Saved entries:
────────────────────────────────────────
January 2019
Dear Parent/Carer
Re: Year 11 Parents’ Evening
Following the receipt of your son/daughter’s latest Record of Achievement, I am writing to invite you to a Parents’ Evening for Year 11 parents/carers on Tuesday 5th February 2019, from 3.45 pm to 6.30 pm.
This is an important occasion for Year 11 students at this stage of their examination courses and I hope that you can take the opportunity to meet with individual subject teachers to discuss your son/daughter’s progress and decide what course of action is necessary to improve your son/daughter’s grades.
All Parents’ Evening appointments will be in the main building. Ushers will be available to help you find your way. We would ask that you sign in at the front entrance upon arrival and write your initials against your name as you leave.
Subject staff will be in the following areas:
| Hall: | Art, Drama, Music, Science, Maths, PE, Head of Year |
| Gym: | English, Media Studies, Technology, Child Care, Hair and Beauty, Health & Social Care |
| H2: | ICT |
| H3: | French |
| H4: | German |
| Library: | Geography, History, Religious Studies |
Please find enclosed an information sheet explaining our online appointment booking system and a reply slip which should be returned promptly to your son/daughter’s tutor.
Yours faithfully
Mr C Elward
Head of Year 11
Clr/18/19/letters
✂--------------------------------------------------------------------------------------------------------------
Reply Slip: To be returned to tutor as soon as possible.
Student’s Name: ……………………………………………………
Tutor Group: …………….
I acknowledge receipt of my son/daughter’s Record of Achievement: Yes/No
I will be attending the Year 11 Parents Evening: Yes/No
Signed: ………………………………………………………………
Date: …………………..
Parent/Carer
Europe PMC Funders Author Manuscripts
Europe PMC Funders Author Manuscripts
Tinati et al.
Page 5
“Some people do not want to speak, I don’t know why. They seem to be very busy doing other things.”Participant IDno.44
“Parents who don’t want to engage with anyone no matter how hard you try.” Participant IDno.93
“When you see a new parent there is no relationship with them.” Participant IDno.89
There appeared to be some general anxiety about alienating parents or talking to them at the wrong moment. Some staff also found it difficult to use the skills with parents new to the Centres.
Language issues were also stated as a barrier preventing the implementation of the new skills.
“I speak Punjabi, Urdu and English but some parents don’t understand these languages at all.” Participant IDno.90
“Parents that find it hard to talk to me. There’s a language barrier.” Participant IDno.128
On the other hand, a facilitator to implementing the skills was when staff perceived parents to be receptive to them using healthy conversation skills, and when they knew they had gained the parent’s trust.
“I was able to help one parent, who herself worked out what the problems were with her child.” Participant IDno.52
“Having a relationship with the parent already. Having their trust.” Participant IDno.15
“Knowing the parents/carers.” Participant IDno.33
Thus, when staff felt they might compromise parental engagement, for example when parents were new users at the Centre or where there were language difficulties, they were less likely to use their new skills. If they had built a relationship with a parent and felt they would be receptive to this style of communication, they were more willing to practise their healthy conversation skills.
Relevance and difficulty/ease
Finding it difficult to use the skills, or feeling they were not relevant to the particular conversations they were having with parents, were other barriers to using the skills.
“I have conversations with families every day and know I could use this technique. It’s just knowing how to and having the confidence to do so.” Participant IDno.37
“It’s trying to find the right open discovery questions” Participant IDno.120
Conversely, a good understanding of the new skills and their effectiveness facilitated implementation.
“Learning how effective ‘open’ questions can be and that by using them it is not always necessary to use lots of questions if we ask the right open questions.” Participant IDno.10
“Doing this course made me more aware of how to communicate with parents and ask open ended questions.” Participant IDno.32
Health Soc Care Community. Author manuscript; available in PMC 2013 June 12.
────────────────────────────────────────
Task: Your answer should consist of every record, printed exactly as given.

Written solution:
January 2019
Dear Parent/Carer
Re: Year 11 Parents’ Evening
Following the receipt of your son/daughter’s latest Record of Achievement, I am writing to invite you to a Parents’ Evening for Year 11 parents/carers on Tuesday 5th February 2019, from 3.45 pm to 6.30 pm.
This is an important occasion for Year 11 students at this stage of their examination courses and I hope that you can take the opportunity to meet with individual subject teachers to discuss your son/daughter’s progress and decide what course of action is necessary to improve your son/daughter’s grades.
All Parents’ Evening appointments will be in the main building. Ushers will be available to help you find your way. We would ask that you sign in at the front entrance upon arrival and write your initials against your name as you leave.
Subject staff will be in the following areas:
| Hall: | Art, Drama, Music, Science, Maths, PE, Head of Year |
| Gym: | English, Media Studies, Technology, Child Care, Hair and Beauty, Health & Social Care |
| H2: | ICT |
| H3: | French |
| H4: | German |
| Library: | Geography, History, Religious Studies |
Please find enclosed an information sheet explaining our online appointment booking system and a reply slip which should be returned promptly to your son/daughter’s tutor.
Yours faithfully
Mr C Elward
Head of Year 11
Clr/18/19/letters
✂--------------------------------------------------------------------------------------------------------------
Reply Slip: To be returned to tutor as soon as possible.
Student’s Name: ……………………………………………………
Tutor Group: …………….
I acknowledge receipt of my son/daughter’s Record of Achievement: Yes/No
I will be attending the Year 11 Parents Evening: Yes/No
Signed: ………………………………………………………………
Date: …………………..
Parent/Carer
Europe PMC Funders Author Manuscripts
Europe PMC Funders Author Manuscripts
Tinati et al.
Page 5
“Some people do not want to speak, I don’t know why. They seem to be very busy doing other things.”Participant IDno.44
“Parents who don’t want to engage with anyone no matter how hard you try.” Participant IDno.93
“When you see a new parent there is no relationship with them.” Participant IDno.89
There appeared to be some general anxiety about alienating parents or talking to them at the wrong moment. Some staff also found it difficult to use the skills with parents new to the Centres.
Language issues were also stated as a barrier preventing the implementation of the new skills.
“I speak Punjabi, Urdu and English but some parents don’t understand these languages at all.” Participant IDno.90
“Parents that find it hard to talk to me. There’s a language barrier.” Participant IDno.128
On the other hand, a facilitator to implementing the skills was when staff perceived parents to be receptive to them using healthy conversation skills, and when they knew they had gained the parent’s trust.
“I was able to help one parent, who herself worked out what the problems were with her child.” Participant IDno.52
“Having a relationship with the parent already. Having their trust.” Participant IDno.15
“Knowing the parents/carers.” Participant IDno.33
Thus, when staff felt they might compromise parental engagement, for example when parents were new users at the Centre or where there were language difficulties, they were less likely to use their new skills. If they had built a relationship with a parent and felt they would be receptive to this style of communication, they were more willing to practise their healthy conversation skills.
Relevance and difficulty/ease
Finding it difficult to use the skills, or feeling they were not relevant to the particular conversations they were having with parents, were other barriers to using the skills.
“I have conversations with families every day and know I could use this technique. It’s just knowing how to and having the confidence to do so.” Participant IDno.37
“It’s trying to find the right open discovery questions” Participant IDno.120
Conversely, a good understanding of the new skills and their effectiveness facilitated implementation.
“Learning how effective ‘open’ questions can be and that by using them it is not always necessary to use lots of questions if we ask the right open questions.” Participant IDno.10
“Doing this course made me more aware of how to communicate with parents and ask open ended questions.” Participant IDno.32
Health Soc Care Community. Author manuscript; available in PMC 2013 June 12.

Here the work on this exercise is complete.